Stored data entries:
* * * * * * *
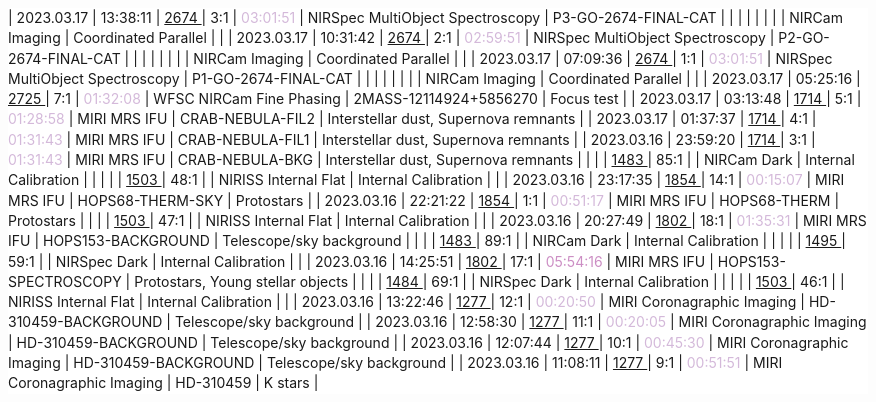 | 2023.03.17 | 13:38:11  | <a href="https://www.stsci.edu/jwst-program-info/program/?program=2674"> 2674 </a> |   3:1  |  <span style="color:#d4b9da;"> 03:01:51 </span>  | NIRSpec MultiObject Spectroscopy      | P3-GO-2674-FINAL-CAT                         |                                                   |
|  |  |  |   |  |  NIRCam Imaging                        | Coordinated Parallel  |   |
| 2023.03.17 | 10:31:42  | <a href="https://www.stsci.edu/jwst-program-info/program/?program=2674"> 2674 </a> |   2:1  |  <span style="color:#d4b9da;"> 02:59:51 </span>  | NIRSpec MultiObject Spectroscopy      | P2-GO-2674-FINAL-CAT                         |                                                   |
|  |  |  |   |  |  NIRCam Imaging                        | Coordinated Parallel  |   |
| 2023.03.17 | 07:09:36  | <a href="https://www.stsci.edu/jwst-program-info/program/?program=2674"> 2674 </a> |   1:1  |  <span style="color:#d4b9da;"> 03:01:51 </span>  | NIRSpec MultiObject Spectroscopy      | P1-GO-2674-FINAL-CAT                         |                                                   |
|  |  |  |   |  |  NIRCam Imaging                        | Coordinated Parallel  |   |
| 2023.03.17 | 05:25:16  | <a href="https://www.stsci.edu/jwst-program-info/program/?program=2725"> 2725 </a> |   7:1  |  <span style="color:#d4b9da;"> 01:32:08 </span>  | WFSC NIRCam Fine Phasing              | 2MASS-12114924+5856270                       |  Focus test                                       |
| 2023.03.17 | 03:13:48  | <a href="https://www.stsci.edu/jwst-program-info/program/?program=1714"> 1714 </a> |   5:1  |  <span style="color:#d4b9da;"> 01:28:58 </span>  | MIRI MRS IFU   | CRAB-NEBULA-FIL2                             |  Interstellar dust,  Supernova remnants           |
| 2023.03.17 | 01:37:37  | <a href="https://www.stsci.edu/jwst-program-info/program/?program=1714"> 1714 </a> |   4:1  |  <span style="color:#d4b9da;"> 01:31:43 </span>  | MIRI MRS IFU   | CRAB-NEBULA-FIL1                             |  Interstellar dust,  Supernova remnants           |
| 2023.03.16 | 23:59:20  | <a href="https://www.stsci.edu/jwst-program-info/program/?program=1714"> 1714 </a> |   3:1  |  <span style="color:#d4b9da;"> 01:31:43 </span>  | MIRI MRS IFU   | CRAB-NEBULA-BKG                              |  Interstellar dust,  Supernova remnants           |
|  |  | <a href="https://www.stsci.edu/jwst-program-info/program/?program=1483"> 1483 </a> |  85:1  |  |  NIRCam Dark                           | Internal Calibration  |   |
|  |  | <a href="https://www.stsci.edu/jwst-program-info/program/?program=1503"> 1503 </a> |  48:1  |  |  NIRISS Internal Flat                  | Internal Calibration  |   |
| 2023.03.16 | 23:17:35  | <a href="https://www.stsci.edu/jwst-program-info/program/?program=1854"> 1854 </a> |  14:1  |  <span style="color:#d4b9da;"> 00:15:07 </span>  | MIRI MRS IFU   | HOPS68-THERM-SKY                             |  Protostars                                       |
| 2023.03.16 | 22:21:22  | <a href="https://www.stsci.edu/jwst-program-info/program/?program=1854"> 1854 </a> |   1:1  |  <span style="color:#d4b9da;"> 00:51:17 </span>  | MIRI MRS IFU   | HOPS68-THERM                                 |  Protostars                                       |
|  |  | <a href="https://www.stsci.edu/jwst-program-info/program/?program=1503"> 1503 </a> |  47:1  |  |  NIRISS Internal Flat                  | Internal Calibration  |   |
| 2023.03.16 | 20:27:49  | <a href="https://www.stsci.edu/jwst-program-info/program/?program=1802"> 1802 </a> |  18:1  |  <span style="color:#d4b9da;"> 01:35:31 </span>  | MIRI MRS IFU   | HOPS153-BACKGROUND                           |  Telescope/sky background                         |
|  |  | <a href="https://www.stsci.edu/jwst-program-info/program/?program=1483"> 1483 </a> |  89:1  |  |  NIRCam Dark                           | Internal Calibration  |   |
|  |  | <a href="https://www.stsci.edu/jwst-program-info/program/?program=1495"> 1495 </a> |  59:1  |  |  NIRSpec Dark                          | Internal Calibration  |   |
| 2023.03.16 | 14:25:51  | <a href="https://www.stsci.edu/jwst-program-info/program/?program=1802"> 1802 </a> |  17:1  |  <span style="color:#cc8ec4;"> 05:54:16 </span>  | MIRI MRS IFU   | HOPS153-SPECTROSCOPY                         |  Protostars,  Young stellar objects               |
|  |  | <a href="https://www.stsci.edu/jwst-program-info/program/?program=1484"> 1484 </a> |  69:1  |  |  NIRSpec Dark                          | Internal Calibration  |   |
|  |  | <a href="https://www.stsci.edu/jwst-program-info/program/?program=1503"> 1503 </a> |  46:1  |  |  NIRISS Internal Flat                  | Internal Calibration  |   |
| 2023.03.16 | 13:22:46  | <a href="https://www.stsci.edu/jwst-program-info/program/?program=1277"> 1277 </a> |  12:1  |  <span style="color:#d4b9da;"> 00:20:50 </span>  | MIRI Coronagraphic Imaging            | HD-310459-BACKGROUND                         |  Telescope/sky background                         |
| 2023.03.16 | 12:58:30  | <a href="https://www.stsci.edu/jwst-program-info/program/?program=1277"> 1277 </a> |  11:1  |  <span style="color:#d4b9da;"> 00:20:05 </span>  | MIRI Coronagraphic Imaging            | HD-310459-BACKGROUND                         |  Telescope/sky background                         |
| 2023.03.16 | 12:07:44  | <a href="https://www.stsci.edu/jwst-program-info/program/?program=1277"> 1277 </a> |  10:1  |  <span style="color:#d4b9da;"> 00:45:30 </span>  | MIRI Coronagraphic Imaging            | HD-310459-BACKGROUND                         |  Telescope/sky background                         |
| 2023.03.16 | 11:08:11  | <a href="https://www.stsci.edu/jwst-program-info/program/?program=1277"> 1277 </a> |   9:1  |  <span style="color:#d4b9da;"> 00:51:51 </span>  | MIRI Coronagraphic Imaging            | HD-310459                                    |  K stars                                          |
* * * * * * *
Reproduce all of the material above word for word, leaving out the pictures.

 | 2023.03.17 | 13:38:11  | <a href="https://www.stsci.edu/jwst-program-info/program/?program=2674"> 2674 </a> |   3:1  |  <span style="color:#d4b9da;"> 03:01:51 </span>  | NIRSpec MultiObject Spectroscopy      | P3-GO-2674-FINAL-CAT                         |                                                   |
|  |  |  |   |  |  NIRCam Imaging                        | Coordinated Parallel  |   |
| 2023.03.17 | 10:31:42  | <a href="https://www.stsci.edu/jwst-program-info/program/?program=2674"> 2674 </a> |   2:1  |  <span style="color:#d4b9da;"> 02:59:51 </span>  | NIRSpec MultiObject Spectroscopy      | P2-GO-2674-FINAL-CAT                         |                                                   |
|  |  |  |   |  |  NIRCam Imaging                        | Coordinated Parallel  |   |
| 2023.03.17 | 07:09:36  | <a href="https://www.stsci.edu/jwst-program-info/program/?program=2674"> 2674 </a> |   1:1  |  <span style="color:#d4b9da;"> 03:01:51 </span>  | NIRSpec MultiObject Spectroscopy      | P1-GO-2674-FINAL-CAT                         |                                                   |
|  |  |  |   |  |  NIRCam Imaging                        | Coordinated Parallel  |   |
| 2023.03.17 | 05:25:16  | <a href="https://www.stsci.edu/jwst-program-info/program/?program=2725"> 2725 </a> |   7:1  |  <span style="color:#d4b9da;"> 01:32:08 </span>  | WFSC NIRCam Fine Phasing              | 2MASS-12114924+5856270                       |  Focus test                                       |
| 2023.03.17 | 03:13:48  | <a href="https://www.stsci.edu/jwst-program-info/program/?program=1714"> 1714 </a> |   5:1  |  <span style="color:#d4b9da;"> 01:28:58 </span>  | MIRI MRS IFU   | CRAB-NEBULA-FIL2                             |  Interstellar dust,  Supernova remnants           |
| 2023.03.17 | 01:37:37  | <a href="https://www.stsci.edu/jwst-program-info/program/?program=1714"> 1714 </a> |   4:1  |  <span style="color:#d4b9da;"> 01:31:43 </span>  | MIRI MRS IFU   | CRAB-NEBULA-FIL1                             |  Interstellar dust,  Supernova remnants           |
| 2023.03.16 | 23:59:20  | <a href="https://www.stsci.edu/jwst-program-info/program/?program=1714"> 1714 </a> |   3:1  |  <span style="color:#d4b9da;"> 01:31:43 </span>  | MIRI MRS IFU   | CRAB-NEBULA-BKG                              |  Interstellar dust,  Supernova remnants           |
|  |  | <a href="https://www.stsci.edu/jwst-program-info/program/?program=1483"> 1483 </a> |  85:1  |  |  NIRCam Dark                           | Internal Calibration  |   |
|  |  | <a href="https://www.stsci.edu/jwst-program-info/program/?program=1503"> 1503 </a> |  48:1  |  |  NIRISS Internal Flat                  | Internal Calibration  |   |
| 2023.03.16 | 23:17:35  | <a href="https://www.stsci.edu/jwst-program-info/program/?program=1854"> 1854 </a> |  14:1  |  <span style="color:#d4b9da;"> 00:15:07 </span>  | MIRI MRS IFU   | HOPS68-THERM-SKY                             |  Protostars                                       |
| 2023.03.16 | 22:21:22  | <a href="https://www.stsci.edu/jwst-program-info/program/?program=1854"> 1854 </a> |   1:1  |  <span style="color:#d4b9da;"> 00:51:17 </span>  | MIRI MRS IFU   | HOPS68-THERM                                 |  Protostars                                       |
|  |  | <a href="https://www.stsci.edu/jwst-program-info/program/?program=1503"> 1503 </a> |  47:1  |  |  NIRISS Internal Flat                  | Internal Calibration  |   |
| 2023.03.16 | 20:27:49  | <a href="https://www.stsci.edu/jwst-program-info/program/?program=1802"> 1802 </a> |  18:1  |  <span style="color:#d4b9da;"> 01:35:31 </span>  | MIRI MRS IFU   | HOPS153-BACKGROUND                           |  Telescope/sky background                         |
|  |  | <a href="https://www.stsci.edu/jwst-program-info/program/?program=1483"> 1483 </a> |  89:1  |  |  NIRCam Dark                           | Internal Calibration  |   |
|  |  | <a href="https://www.stsci.edu/jwst-program-info/program/?program=1495"> 1495 </a> |  59:1  |  |  NIRSpec Dark                          | Internal Calibration  |   |
| 2023.03.16 | 14:25:51  | <a href="https://www.stsci.edu/jwst-program-info/program/?program=1802"> 1802 </a> |  17:1  |  <span style="color:#cc8ec4;"> 05:54:16 </span>  | MIRI MRS IFU   | HOPS153-SPECTROSCOPY                         |  Protostars,  Young stellar objects               |
|  |  | <a href="https://www.stsci.edu/jwst-program-info/program/?program=1484"> 1484 </a> |  69:1  |  |  NIRSpec Dark                          | Internal Calibration  |   |
|  |  | <a href="https://www.stsci.edu/jwst-program-info/program/?program=1503"> 1503 </a> |  46:1  |  |  NIRISS Internal Flat                  | Internal Calibration  |   |
| 2023.03.16 | 13:22:46  | <a href="https://www.stsci.edu/jwst-program-info/program/?program=1277"> 1277 </a> |  12:1  |  <span style="color:#d4b9da;"> 00:20:50 </span>  | MIRI Coronagraphic Imaging            | HD-310459-BACKGROUND                         |  Telescope/sky background                         |
| 2023.03.16 | 12:58:30  | <a href="https://www.stsci.edu/jwst-program-info/program/?program=1277"> 1277 </a> |  11:1  |  <span style="color:#d4b9da;"> 00:20:05 </span>  | MIRI Coronagraphic Imaging            | HD-310459-BACKGROUND                         |  Telescope/sky background                         |
| 2023.03.16 | 12:07:44  | <a href="https://www.stsci.edu/jwst-program-info/program/?program=1277"> 1277 </a> |  10:1  |  <span style="color:#d4b9da;"> 00:45:30 </span>  | MIRI Coronagraphic Imaging            | HD-310459-BACKGROUND                         |  Telescope/sky background                         |
| 2023.03.16 | 11:08:11  | <a href="https://www.stsci.edu/jwst-program-info/program/?program=1277"> 1277 </a> |   9:1  |  <span style="color:#d4b9da;"> 00:51:51 </span>  | MIRI Coronagraphic Imaging            | HD-310459                                    |  K stars                                          |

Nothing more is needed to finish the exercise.